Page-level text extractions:
•••••

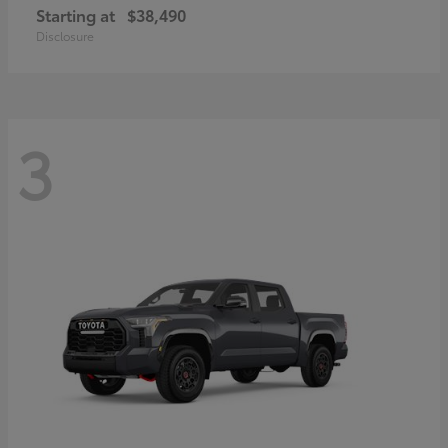
Starting at
$38,490
Disclosure
3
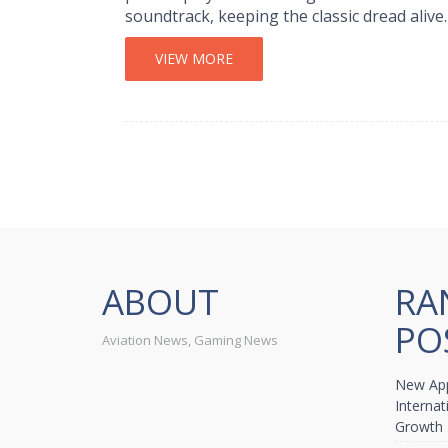
soundtrack, keeping the classic dread alive.
VIEW MORE
ABOUT
RA
PO
Aviation News, Gaming News
New App
Internat
Growth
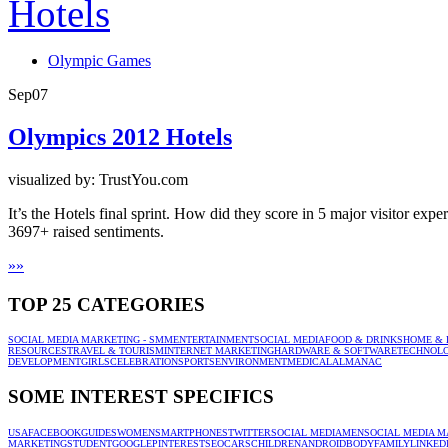
Olympic Games
Sep
07
Olympics 2012 Hotels
visualized by: TrustYou.com
It’s the Hotels final sprint. How did they score in 5 major visitor e
3697+ raised sentiments.
»
»
TOP 25 CATEGORIES
SOCIAL MEDIA MARKETING - SMM
ENTERTAINMENT
SOCIAL MEDIA
FOOD & DRINKS
HOME & 
RESOURCES
TRAVEL & TOURISM
INTERNET MARKETING
HARDWARE & SOFTWARE
TECHNOL
DEVELOPMENT
GIRLS
CELEBRATION
SPORTS
ENVIRONMENT
MEDICAL
ALMANAC
SOME INTEREST SPECIFICS
USA
FACEBOOK
GUIDES
WOMEN
SMARTPHONES
TWITTER
SOCIAL MEDIA
MEN
SOCIAL MEDIA M
MARKETING
STUDENT
GOOGLE
PINTEREST
SEO
CARS
CHILDREN
ANDROID
BODY
FAMILY
LINKED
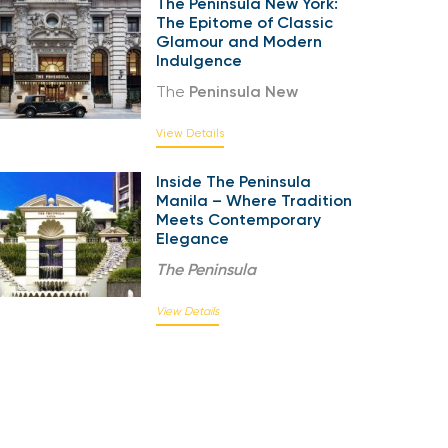
The Peninsula New York:
The Epitome of Classic
Glamour and Modern
Indulgence
The
Peninsula New
View Details
Inside The Peninsula
Manila – Where Tradition
Meets Contemporary
Elegance
The
Peninsula
View Details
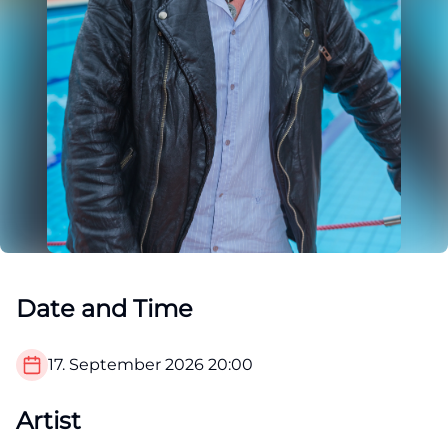
Date and Time
17. September 2026
20:00
Artist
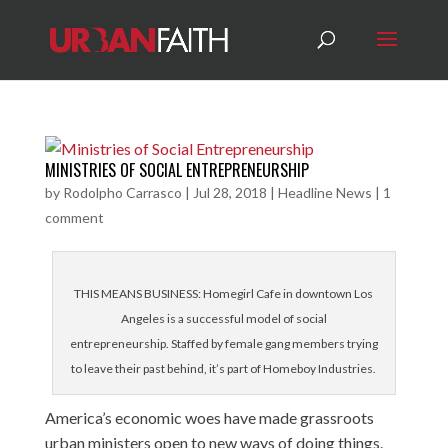
MINISTRIES OF SOCIAL ENTREPRENEURSHIP
by
Rodolpho Carrasco
|
Jul 28, 2018
|
Headline News
|
1
comment
THIS MEANS BUSINESS: Homegirl Cafe in downtown Los
Angeles is a successful model of social
entrepreneurship. Staffed by female gang members trying
to leave their past behind, it’s part of Homeboy Industries.
America’s economic woes have made grassroots
urban ministers open to new ways of doing things.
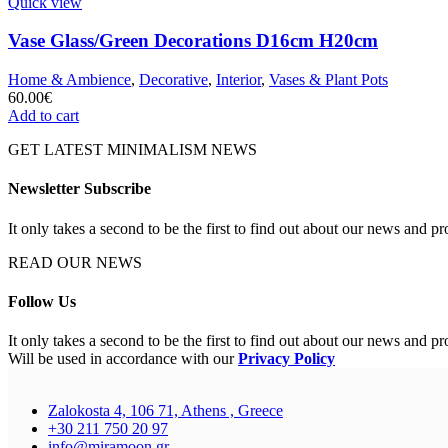
Quick view
Vase Glass/Green Decorations D16cm H20cm
Home & Ambience
,
Decorative
,
Interior
,
Vases & Plant Pots
60.00
€
Add to cart
GET LATEST MINIMALISM NEWS
Newsletter Subscribe
It only takes a second to be the first to find out about our news and pr
READ OUR NEWS
Follow Us
It only takes a second to be the first to find out about our news and pr
Will be used in accordance with our
Privacy Policy
Zalokosta 4, 106 71, Athens , Greece
+30 211 750 20 97
info@miramoon.gr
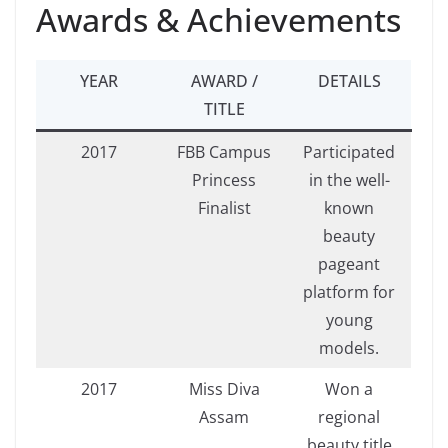
Awards & Achievements
YEAR
AWARD /
DETAILS
TITLE
2017
FBB Campus
Participated
Princess
in the well-
Finalist
known
beauty
pageant
platform for
young
models.
2017
Miss Diva
Won a
Assam
regional
beauty title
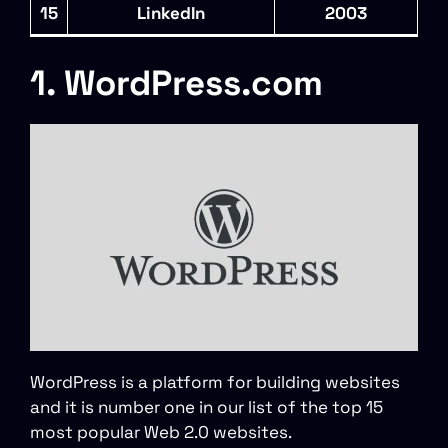
15
LinkedIn
2003
1. WordPress.com
WordPress is a platform for building websites
and it is number one in our list of the top 15
most popular Web 2.0 websites.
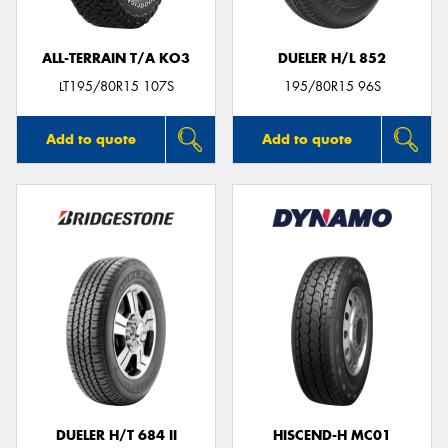
ALL-TERRAIN T/A KO3
DUELER H/L 852
LT195/80R15 107S
195/80R15 96S
Add to quote
Add to quote
DUELER H/T 684 II
HISCEND-H MC01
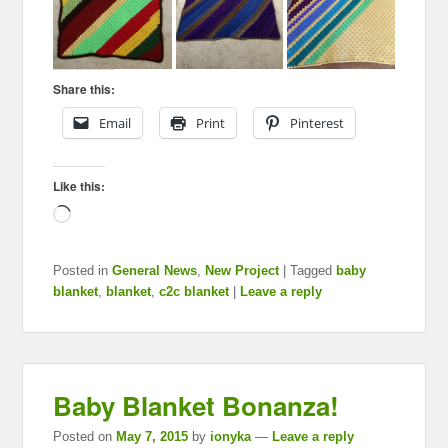
Share this:
Email
Print
Pinterest
Like this:
Loading…
Posted in
General News
,
New Project
|
Tagged
baby
blanket
,
blanket
,
c2c blanket
|
Leave a reply
Baby Blanket Bonanza!
Posted on
May 7, 2015
by
ionyka
—
Leave a reply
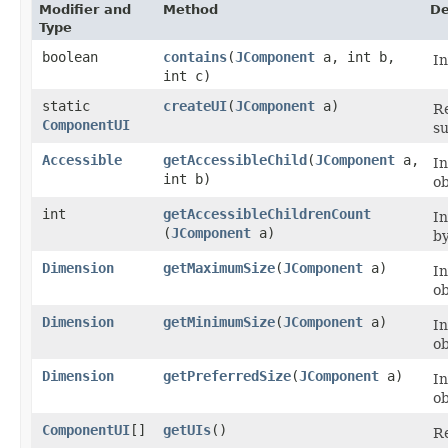
Modifier and
Method
De
Type
boolean
contains
​(
JComponent
a, int b,
I
int c)
static
createUI
​(
JComponent
a)
Re
ComponentUI
su
Accessible
getAccessibleChild
​(
JComponent
a,
I
int b)
ob
int
getAccessibleChildrenCount
I
(
JComponent
a)
by
Dimension
getMaximumSize
​(
JComponent
a)
I
ob
Dimension
getMinimumSize
​(
JComponent
a)
I
ob
Dimension
getPreferredSize
​(
JComponent
a)
I
ob
ComponentUI
[]
getUIs
()
Re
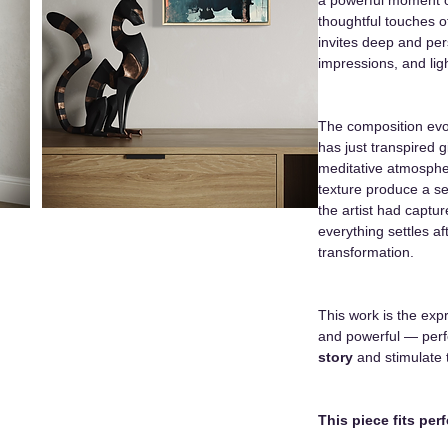
thoughtful touches o
invites deep and pe
impressions, and ligh
The composition evo
has just transpired 
meditative atmosph
texture produce a se
the artist had capt
everything settles a
transformation.
This work is the exp
and powerful — perf
story
and stimulate 
This piece fits perf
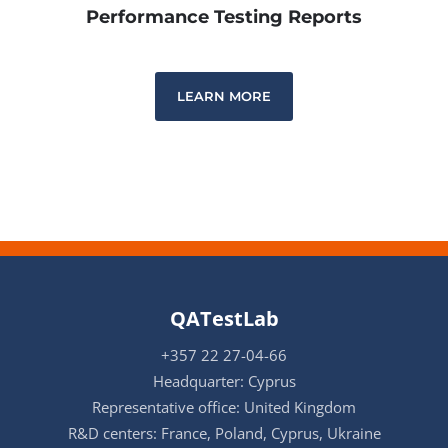
Performance Testing Reports
LEARN MORE
QATestLab
+357 22 27-04-66
Headquarter: Cyprus
Representative office: United Kingdom
R&D centers: France, Poland, Cyprus, Ukraine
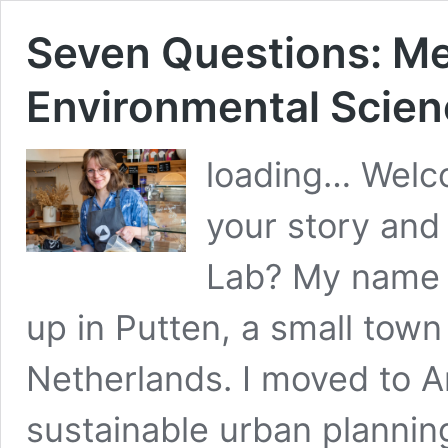
Seven Questions: Me
Environmental Scie
loading… Welc
your story and
Lab? My name i
up in Putten, a small town 
Netherlands. I moved to A
sustainable urban plannin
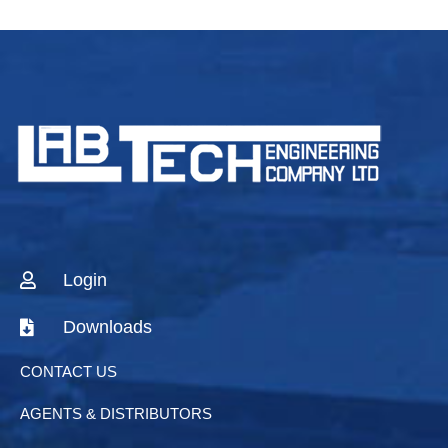
Login
Downloads
CONTACT US
AGENTS & DISTRIBUTORS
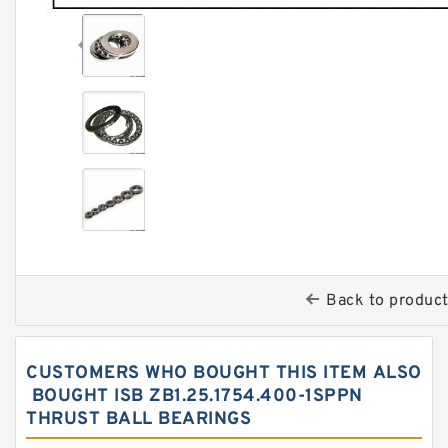
Back to produc
CUSTOMERS WHO BOUGHT THIS ITEM ALSO
BOUGHT ISB ZB1.25.1754.400-1SPPN
THRUST BALL BEARINGS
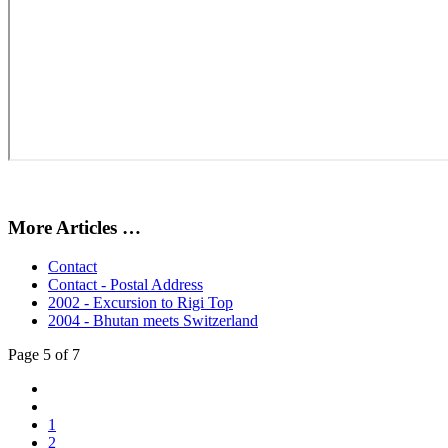
More Articles …
Contact
Contact - Postal Address
2002 - Excursion to Rigi Top
2004 - Bhutan meets Switzerland
Page 5 of 7
1
2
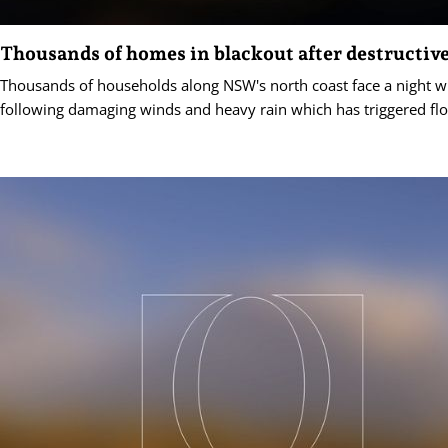
Thousands of homes in blackout after destructiv
Thousands of households along NSW's north coast face a night 
following damaging winds and heavy rain which has triggered fl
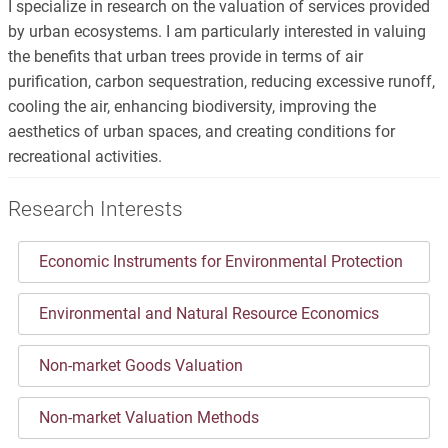
I specialize in research on the valuation of services provided
by urban ecosystems. I am particularly interested in valuing
the benefits that urban trees provide in terms of air
purification, carbon sequestration, reducing excessive runoff,
cooling the air, enhancing biodiversity, improving the
aesthetics of urban spaces, and creating conditions for
recreational activities.
Research Interests
Economic Instruments for Environmental Protection
Environmental and Natural Resource Economics
Non-market Goods Valuation
Non-market Valuation Methods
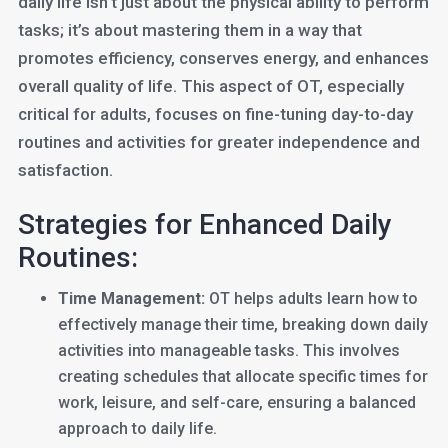
daily life isn’t just about the physical ability to perform
tasks; it’s about mastering them in a way that
promotes efficiency, conserves energy, and enhances
overall quality of life. This aspect of OT, especially
critical for adults, focuses on fine-tuning day-to-day
routines and activities for greater independence and
satisfaction.
Strategies for Enhanced Daily
Routines:
Time Management:
OT helps adults learn how to
effectively manage their time, breaking down daily
activities into manageable tasks. This involves
creating schedules that allocate specific times for
work, leisure, and self-care, ensuring a balanced
approach to daily life.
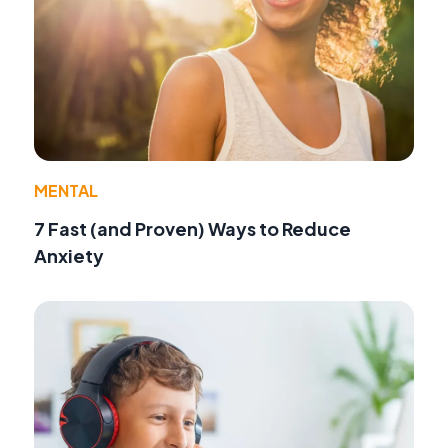
MENTAL
7 Fast (and Proven) Ways to Reduce
Anxiety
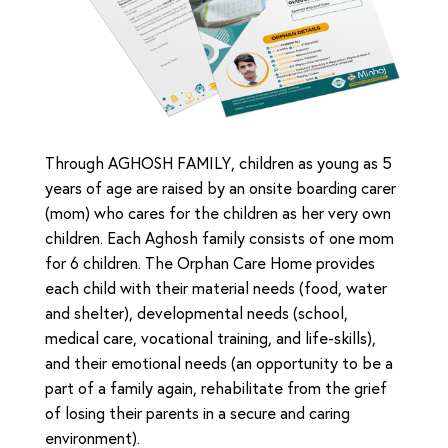
Through AGHOSH FAMILY, children as young as 5
years of age are raised by an onsite boarding carer
(mom) who cares for the children as her very own
children. Each Aghosh family consists of one mom
for 6 children. The Orphan Care Home provides
each child with their material needs (food, water
and shelter), developmental needs (school,
medical care, vocational training, and life-skills),
and their emotional needs (an opportunity to be a
part of a family again, rehabilitate from the grief
of losing their parents in a secure and caring
environment).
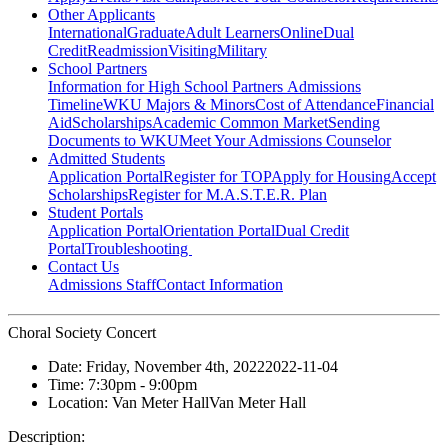
Other Applicants
International
Graduate
Adult Learners
Online
Dual
Credit
Readmission
Visiting
Military
School Partners
Information for High School Partners
Admissions
Timeline
WKU Majors & Minors
Cost of Attendance
Financial
Aid
Scholarships
Academic Common Market
Sending
Documents to WKU
Meet Your Admissions Counselor
Admitted Students
Application Portal
Register for TOP
Apply for Housing
Accept
Scholarships
Register for M.A.S.T.E.R. Plan
Student Portals
Application Portal
Orientation Portal
Dual Credit
Portal
Troubleshooting
Contact Us
Admissions Staff
Contact Information
Choral Society Concert
Date:
Friday, November 4th, 2022
2022-11-04
Time:
7:30pm
- 9:00pm
Location:
Van Meter Hall
Van Meter Hall
Description:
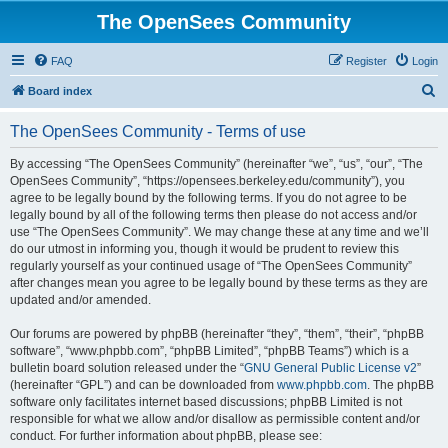
The OpenSees Community
FAQ
Register
Login
S
Board index
e
The OpenSees Community - Terms of use
a
r
By accessing “The OpenSees Community” (hereinafter “we”, “us”, “our”, “The
OpenSees Community”, “https://opensees.berkeley.edu/community”), you
c
agree to be legally bound by the following terms. If you do not agree to be
h
legally bound by all of the following terms then please do not access and/or
use “The OpenSees Community”. We may change these at any time and we’ll
do our utmost in informing you, though it would be prudent to review this
regularly yourself as your continued usage of “The OpenSees Community”
after changes mean you agree to be legally bound by these terms as they are
updated and/or amended.
Our forums are powered by phpBB (hereinafter “they”, “them”, “their”, “phpBB
software”, “www.phpbb.com”, “phpBB Limited”, “phpBB Teams”) which is a
bulletin board solution released under the “
GNU General Public License v2
”
(hereinafter “GPL”) and can be downloaded from
www.phpbb.com
. The phpBB
software only facilitates internet based discussions; phpBB Limited is not
responsible for what we allow and/or disallow as permissible content and/or
conduct. For further information about phpBB, please see:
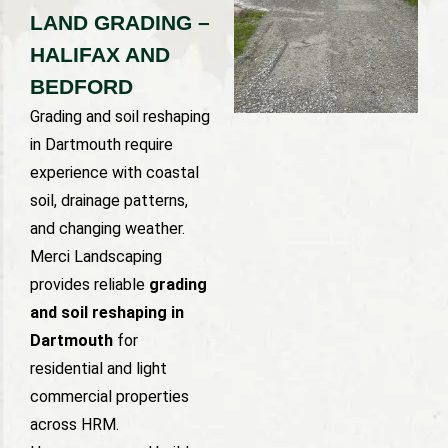
LAND GRADING –
HALIFAX AND
BEDFORD
Grading and soil reshaping
in Dartmouth require
experience with coastal
soil, drainage patterns,
and changing weather.
Merci Landscaping
provides reliable
grading
and soil reshaping in
Dartmouth
for
residential and light
commercial properties
across HRM.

•••••

→ ACTIVITY: In the rows above, copy the lines from the one containing "thoughtful touches o" through the one containing "This piece fits perf", inclusive, and change "meditative" to "tranquil" while leaving everything else untouched.

→ EXPECTED ANSWER:
thoughtful touches o
invites deep and pe
impressions, and ligh
The composition evo
has just transpired 
tranquil atmosph
texture produce a se
the artist had capt
everything settles a
transformation.
This work is the exp
and powerful — perf
story
and stimulate 
This piece fits perf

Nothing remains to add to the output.